My syllabus says that $\hom_{\mathbb F_2}(\mathbb F_2^2,\mathbb F_2^2)$ contains 16 elements. I’m guessing this is because $\mathbb F_2^{2\times 2}$ contains 16 elements, but I don’t see why this should be the reason.
It happens to be that we also have three bases for $\mathbb F_2^2$, so shouldn’t there be $< 16$ linear maps? Some linear map could be represented by several matrix representations, i.e. some of the matrices in $\mathbb F_2^{2\times 2}$ are similar.
On
Let's consider $\mathrm{Hom}_F(V,W)$ where $F$ is a field, and $V$ and $W$ are vector spaces over $K$ with dimensions $m$ and $n$. Then $\mathrm{Hom}_F(V,W)$ is a vector space of dimension $mn$; it corresponds to the $m\times n$ matrices over $K$.

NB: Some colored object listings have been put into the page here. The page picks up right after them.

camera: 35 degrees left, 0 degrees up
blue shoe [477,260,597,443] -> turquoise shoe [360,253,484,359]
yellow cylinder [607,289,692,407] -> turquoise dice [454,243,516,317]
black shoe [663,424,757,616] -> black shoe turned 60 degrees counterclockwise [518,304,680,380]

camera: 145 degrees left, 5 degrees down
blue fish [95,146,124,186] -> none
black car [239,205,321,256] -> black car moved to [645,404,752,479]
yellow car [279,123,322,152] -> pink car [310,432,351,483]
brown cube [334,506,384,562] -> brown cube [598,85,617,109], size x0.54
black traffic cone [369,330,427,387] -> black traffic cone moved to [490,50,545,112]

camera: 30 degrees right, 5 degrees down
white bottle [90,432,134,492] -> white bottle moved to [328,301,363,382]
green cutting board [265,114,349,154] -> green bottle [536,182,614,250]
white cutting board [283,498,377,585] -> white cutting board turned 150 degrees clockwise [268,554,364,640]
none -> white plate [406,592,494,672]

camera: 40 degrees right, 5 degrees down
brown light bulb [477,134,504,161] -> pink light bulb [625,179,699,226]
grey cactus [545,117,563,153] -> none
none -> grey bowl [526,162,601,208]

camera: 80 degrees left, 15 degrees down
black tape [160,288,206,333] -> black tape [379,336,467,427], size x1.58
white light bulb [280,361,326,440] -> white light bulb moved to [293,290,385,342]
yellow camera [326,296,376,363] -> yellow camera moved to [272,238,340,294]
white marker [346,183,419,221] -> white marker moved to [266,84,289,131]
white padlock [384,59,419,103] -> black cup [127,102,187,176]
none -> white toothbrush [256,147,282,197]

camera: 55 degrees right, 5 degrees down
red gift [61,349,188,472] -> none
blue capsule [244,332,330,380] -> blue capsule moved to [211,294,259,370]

In this example $K=\Bbb F_2$ and $m=n=2$. So we get a vector space of dimension $4$ over $\Bbb F_2$. It has order $|\Bbb F_2|^4=2^4=16$.
The set $\hom_{\mathbb{F}_2}(\mathbb{F}_2^2, \mathbb{F}_2^2)$ can be identified with $M_{2}(\mathbb{F}_2)$ (matrices of size $2\times 2$ with entries from $\mathbb{F}_2$). The association is not hard as every linear transformation corresponds to a matrix after you fix a basis. If you believe this, then it can be seen that $|M_{2}(\mathbb{F}_2)|=2^4=16$.